Electron scattering experiment is first to point to a small proton radius

13 Nov 2019
Proton radius
Measuring up: an electron scattering experiment yields a small proton radius. (Courtesy: Jefferson Lab)

For nearly a decade the size of the particle that makes up the bulk of the universe’s visible matter has been in dispute, with experiments yielding two very different values for the radius of the proton. This disagreement may soon be resolved now that an electron scattering experiment has, for the first time, favoured the smaller of the two values.

Since the 1950s, nuclear physicists have been doing scattering experiments to measure the proton radius – or more precisely, the spatial extent of the proton’s electric charge. This involves aiming a very narrow beam of electrons at either gaseous or liquid hydrogen and measuring the tiny deflection of the electrons caused by their interaction with the hydrogen nuclei (which are protons). The idea is that the nature of the deflections reveals just how far each proton’s charge extends into space.
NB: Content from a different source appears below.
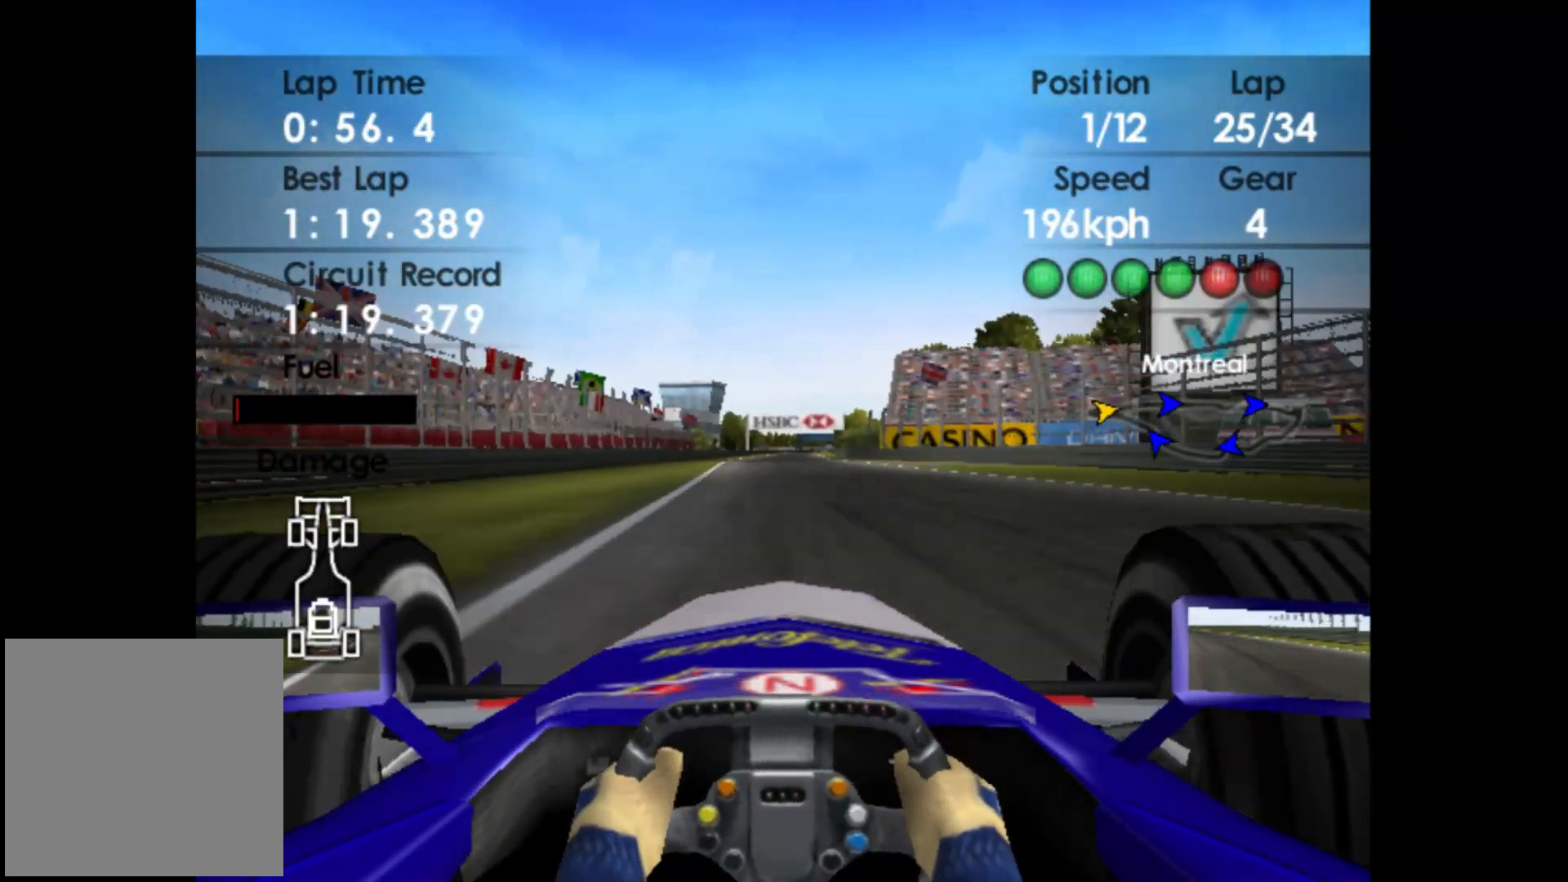
{"buttons": ["R2"], "left_stick": "center", "events": [[167, "left_stick", "left"], [267, "left_stick", "center"], [333, "A", "down"], [450, "A", "up"]]}
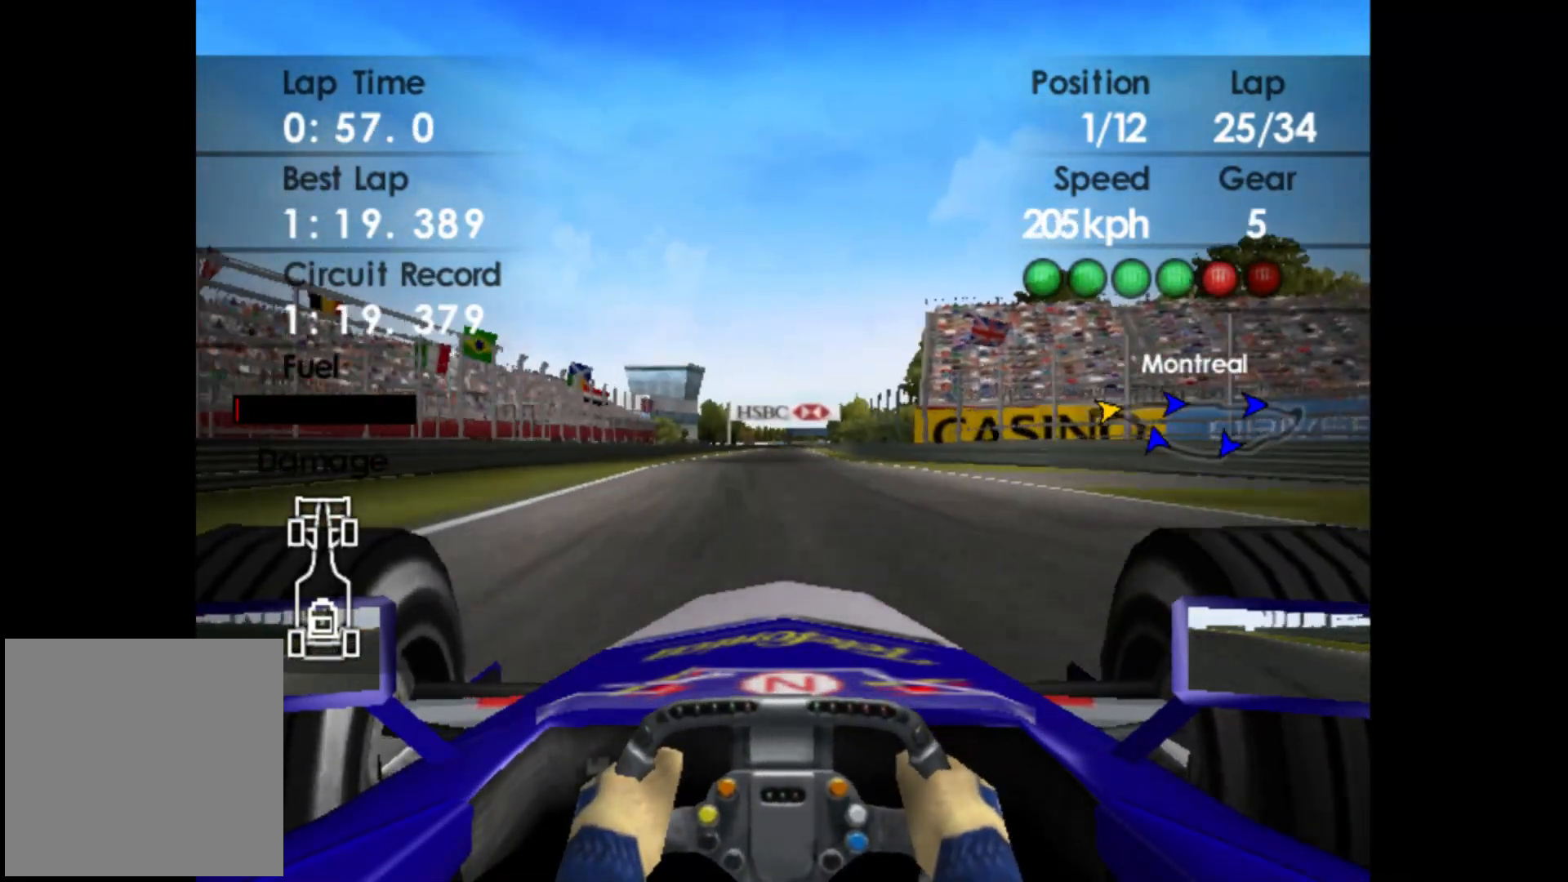
{"buttons": ["R2"], "left_stick": "center", "events": []}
The proton’s size can also be gauged by measuring a feature of atomic spectroscopy called the Lamb shift. This is a minute difference in energy between two excited states of hydrogen that depends on the proton’s charge radius.

Muonic hydrogen

At the start of the 21st century, dozens of results from both types of experiment were used by The Committee on Data for Science and Technology (CODATA) to establish a very precise figure for the proton’s radius: 0.8768 fm, give or take just 0.0069 fm. But then in 2010, Randolf Pohl of the Max Planck Institute of Quantum Optics in Garching, Germany, and colleagues reported spectroscopic measurements carried out not on ordinary hydrogen but on muonic hydrogen in which the electron has been replaced by a muon.

Incredibly, the new work yielded a value of 0.84184 fm, which is nearly 4% lower than the CODATA radius. What is more, because the muon is heavier it draws closer to the proton and so undergoes a bigger Lamb shift. This increased the measurement’s sensitivity, so squeezing the error bars – to just 0.00067 fm.
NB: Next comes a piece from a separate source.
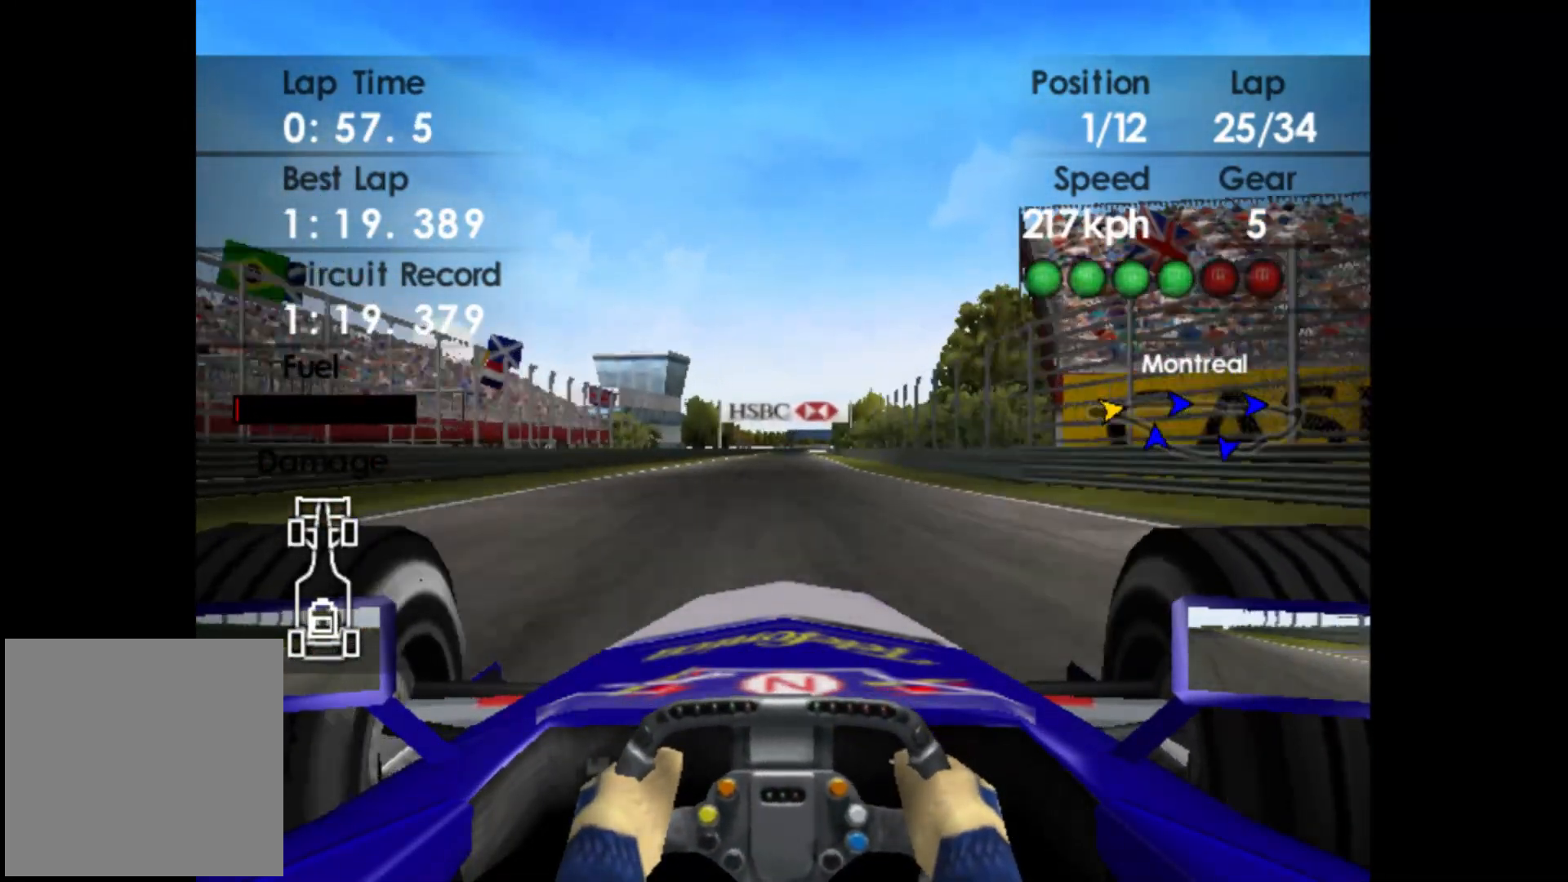
{"buttons": ["R2"], "left_stick": "center", "events": []}
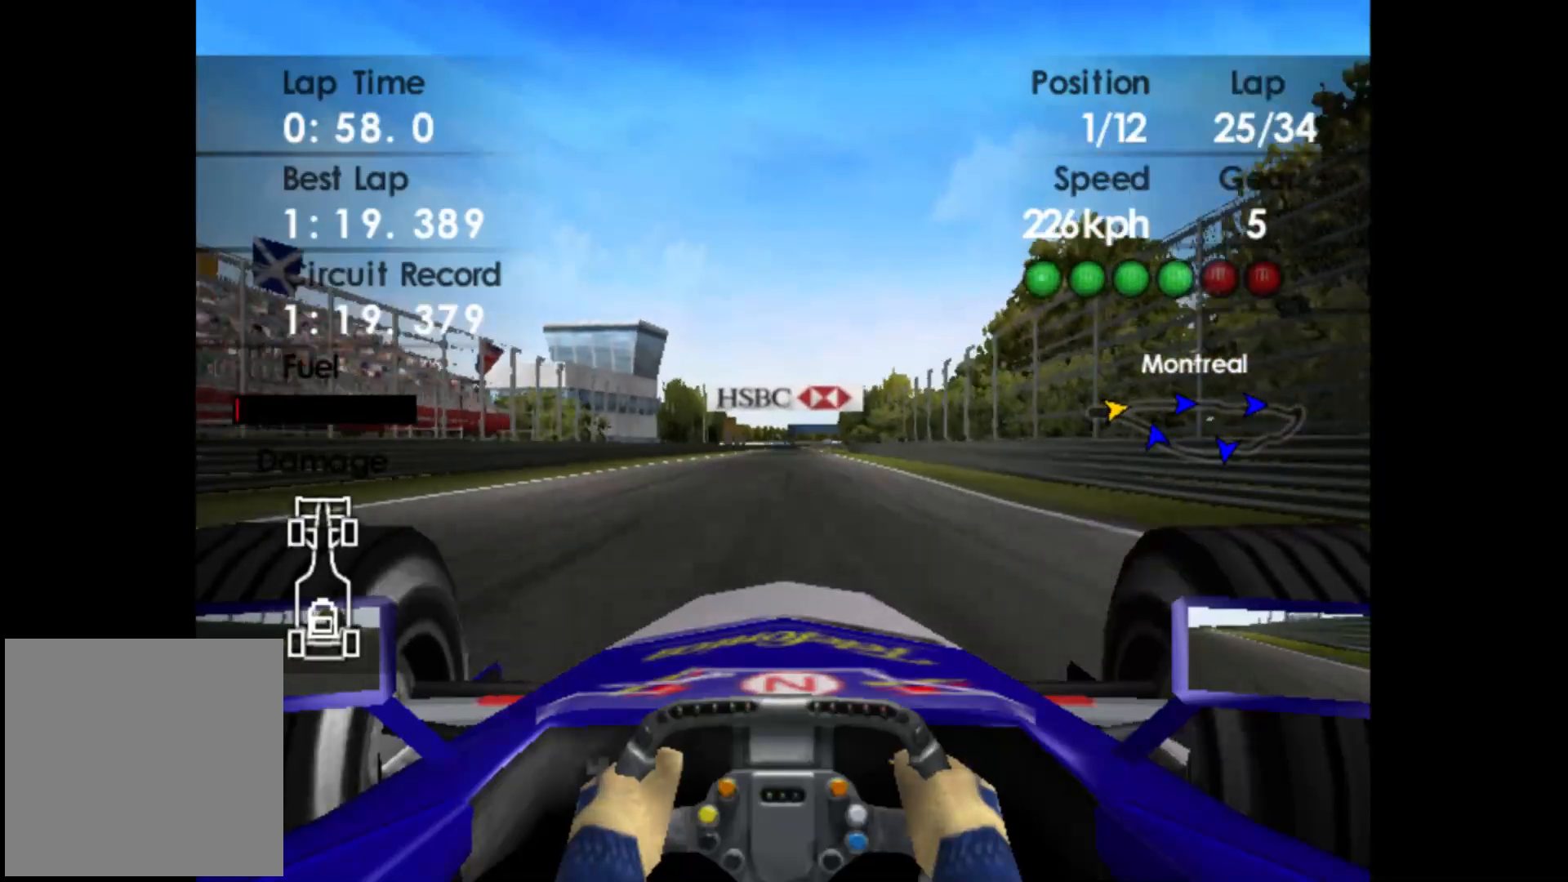
{"buttons": ["R2"], "left_stick": "right", "events": [[483, "left_stick", "right"]]}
The vast discrepancy with the then accepted value threw up the tantalizing possibility that some previously unknown force shaped interactions between protons and muons but not between protons and electrons. However, hopes of new physics were knocked back following spectroscopic measurements of ordinary hydrogen that yielded a proton radius consistent with that from the muonic tests – first in 2017 and then more recently in September this year. The latest work, relying on scattering rather than spectroscopy, provides independent support for the smaller radius.

Small-angle scattering

The new research has been carried out by a roughly 60-strong collaboration at the Thomas Jefferson National Accelerator Facility in the US. Collaboration leader Ashot Gasparian of North Carolina A&T State University explains that he and his colleagues replaced the magnetic spectrometer usually used in such experiments with an electromagnetic calorimeter in order to detect scattered electrons at very small angles and thereby reduce uncertainties in the measured proton radius. They also used a target chamber without windows to limit background noise and improved calibration by measuring scattering off hydrogen electrons as well as nuclei.
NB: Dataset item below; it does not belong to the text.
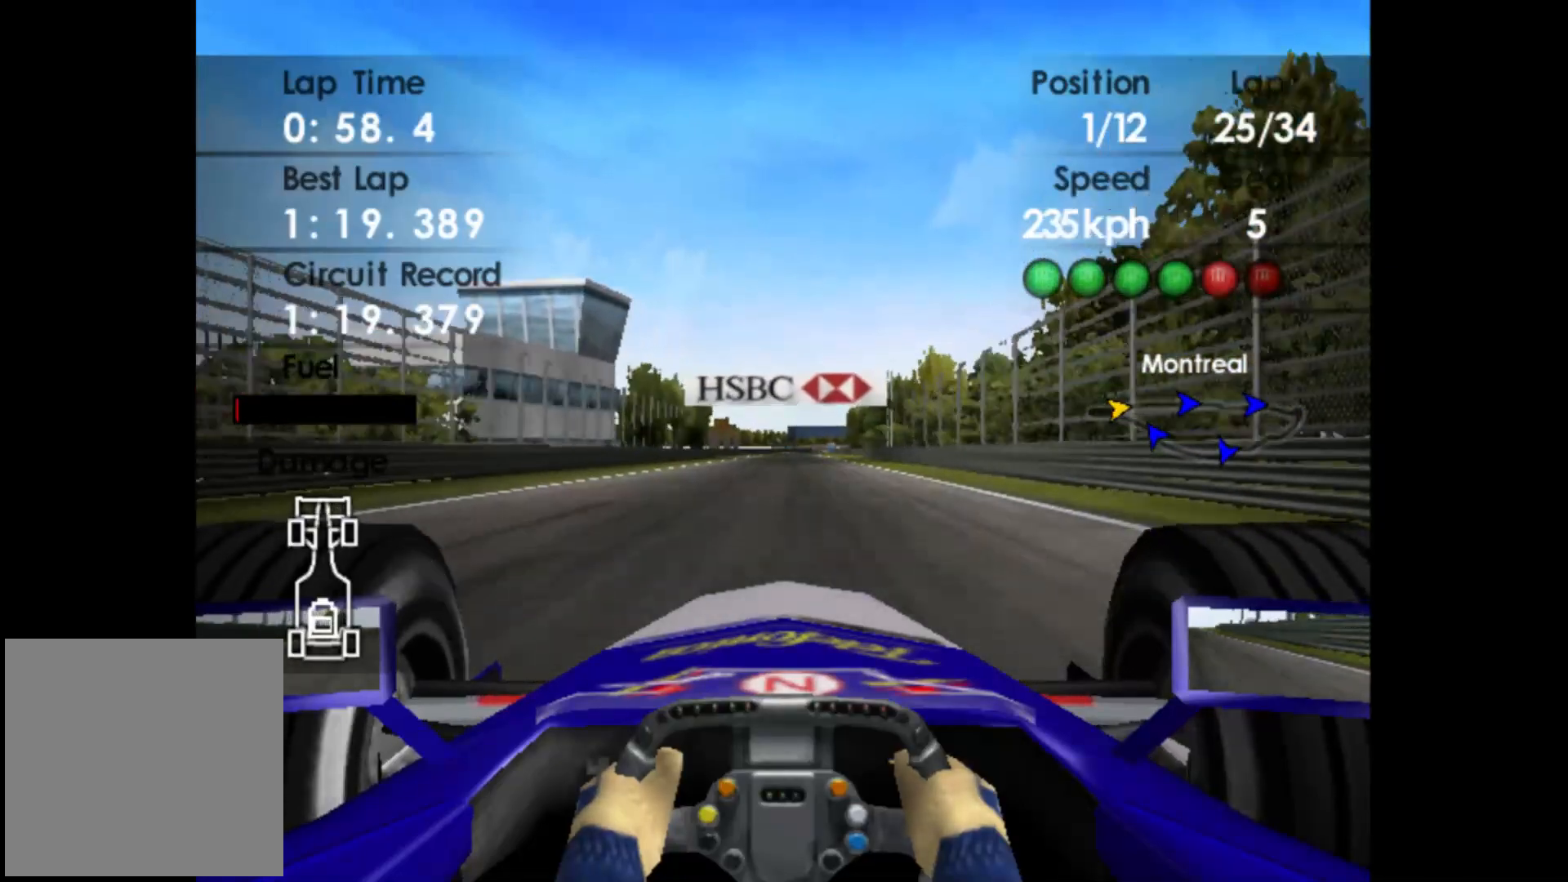
{"buttons": ["R2"], "left_stick": "right", "events": []}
The measurements were made in 2016, and after a very careful analysis of the data, the team has concluded that the proton has a radius of 0.831±0.014 fm. This is consistent with the 2010 muonic hydrogen result and another muonic measurement carried out three years later, as well as the two recent hydrogen spectroscopy experiments.

Krzysztof Pachucki, a theoretical physicist at the University of Warsaw in Poland, says that the Jefferson Lab result “makes the small value of the proton radius the more likely to be the right one”. However, he says the case is not closed yet, pointing out that a group in Paris measuring the 1S-3S transition in hydrogen last year reported a radius of 0.877 ±0.013 fm – in agreement with the old value.

In fact, Gasparian maintains “it is still too early to tell” which is the true radius, insisting that more experiments are needed to settle the issue once and for all. He points out that researchers at the Paul Scherrer Institute in Switzerland are doing scattering experiments using both electrons and muons, with results, he says, due “in perhaps a year or two”. Other electron-proton scattering experiments using low-energy beams are also due to start up in Japan and France.

The research is described in Nature.